As supernatural predicaments go it wasn’t even that original, given that this exact same thing happened to Bill Murray in Groundhog Day. In fact one of the first things I did was watch that movie about eight times, and while I appreciate its wry yet tender take on the emotional challenges of romantic love, let me tell you, as a practical guide to extricating yourself from a state of chronological stasis it leaves a lot to be desired.

And yes, I watched Edge of Tomorrow too. So if I ran into an Omega Mimic, believe me, I knew exactly what to do. But I never did.

If there was a major difference between my deal and Groundhog Day, it was probably that unlike Bill Murray I didn’t really mind it all that much, at least at first. It wasn’t freezing cold. I didn’t have to go to work. I’m kind of a loner anyway, so I mostly took it as an opportunity to read a lot of books and play an ungodly amount of video games.

The only real downside was that nobody else knew what was happening, so I had nobody to talk to about it. Everybody around me thought they were living today for the first time ever. I had to put a lot of effort into pretending not to see things coming and acting surprised when they came.

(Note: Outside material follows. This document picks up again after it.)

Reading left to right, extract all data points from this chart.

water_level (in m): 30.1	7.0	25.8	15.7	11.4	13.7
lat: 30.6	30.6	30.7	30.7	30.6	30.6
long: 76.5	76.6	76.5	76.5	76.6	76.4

And also it was boiling hot. Seriously, it was like all the air in the world had been sucked away and replaced by this hot, clear, viscous syrup. Most days I sweated through my shirt by the time I finished breakfast. This was in Lexington, Massachusetts, by the way, where I was already stuck in space as well as time, because my parents didn’t want to pony up for the second session of summer camp, and my temp job at my mom’s accounting firm wouldn’t start till next week. So I was already killing time, even as it was.

Only now, when I killed time, it didn’t stay dead. It rose from the grave and lived again. I was on zombie time.

Lexington is a suburb of Boston, and as such is composed of a lot of smooth gray asphalt, a lot of green lawns, a lot of pine trees, a bunch of faux-colonial McMansions, and some cute, decorous downtown shoppes. And some Historick Landmarks—Lexington played a memorable though tactically meaningless role in the Revolutionary War, so there’s a lot of historical authenticity going on here, as is clearly indicated by a lot of helpful informational plaques.

After the first week or so I had a pretty solid routine going. In the morning I slept through my mom leaving for work; on her way she would drop my impressively but slightly disturbingly athletic little sister at soccer camp, leaving me completely alone. I had Honey Nut Cheerios for breakfast, which you’d think would get boring fast, but actually I found myself enjoying them more and more as time went by. There’s a great deal of subtlety in your Honey Nut Cheerio. A lot of layers to uncover.

I learned when to make myself scarce. I found ways to absent myself from the house from 5:17 p.m. to 6:03 p.m., which is when my sister muffed the tricky fast bit in the third movement of Vivaldi’s Violin Concerto in A Minor seventeen times straight. I generally skipped out after dinner while my parents—they got divorced a couple of years ago, but my dad was over for some reason, probably to talk about money—had a nastier-than-usual fight about whether or not my mom should take her car into the shop because the muffler rattled when you went over bumps.